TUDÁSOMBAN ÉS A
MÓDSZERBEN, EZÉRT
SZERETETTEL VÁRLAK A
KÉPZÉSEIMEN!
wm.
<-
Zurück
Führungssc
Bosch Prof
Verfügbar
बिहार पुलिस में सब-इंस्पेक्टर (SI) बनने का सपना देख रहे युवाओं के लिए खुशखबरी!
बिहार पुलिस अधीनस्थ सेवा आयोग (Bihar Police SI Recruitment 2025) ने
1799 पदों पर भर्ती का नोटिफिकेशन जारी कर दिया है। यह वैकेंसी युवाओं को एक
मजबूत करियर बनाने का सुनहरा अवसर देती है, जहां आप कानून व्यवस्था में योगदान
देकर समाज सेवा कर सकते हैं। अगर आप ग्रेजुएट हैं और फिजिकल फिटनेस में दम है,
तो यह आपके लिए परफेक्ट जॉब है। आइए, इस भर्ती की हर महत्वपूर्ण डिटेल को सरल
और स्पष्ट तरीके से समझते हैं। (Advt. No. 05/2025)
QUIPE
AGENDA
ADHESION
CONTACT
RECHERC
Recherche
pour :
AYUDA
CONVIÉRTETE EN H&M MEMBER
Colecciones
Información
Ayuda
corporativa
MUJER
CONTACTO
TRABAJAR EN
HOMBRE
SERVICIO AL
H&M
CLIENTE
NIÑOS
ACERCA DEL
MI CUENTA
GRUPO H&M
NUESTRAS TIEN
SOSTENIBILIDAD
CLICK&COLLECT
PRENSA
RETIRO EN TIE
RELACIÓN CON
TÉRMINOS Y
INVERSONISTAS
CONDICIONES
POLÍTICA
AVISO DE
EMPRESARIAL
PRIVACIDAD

•••

### [TO DO]
Nothing should be returned except the lines from the one holding "और स्पष्ट तरीके" through the final line of the listing, exactly as they appear.

### [SOLUTION]
और स्पष्ट तरीके से समझते हैं। (Advt. No. 05/2025)
QUIPE
AGENDA
ADHESION
CONTACT
RECHERC
Recherche
pour :
AYUDA
CONVIÉRTETE EN H&M MEMBER
Colecciones
Información
Ayuda
corporativa
MUJER
CONTACTO
TRABAJAR EN
HOMBRE
SERVICIO AL
H&M
CLIENTE
NIÑOS
ACERCA DEL
MI CUENTA
GRUPO H&M
NUESTRAS TIEN
SOSTENIBILIDAD
CLICK&COLLECT
PRENSA
RETIRO EN TIE
RELACIÓN CON
TÉRMINOS Y
INVERSONISTAS
CONDICIONES
POLÍTICA
AVISO DE
EMPRESARIAL
PRIVACIDAD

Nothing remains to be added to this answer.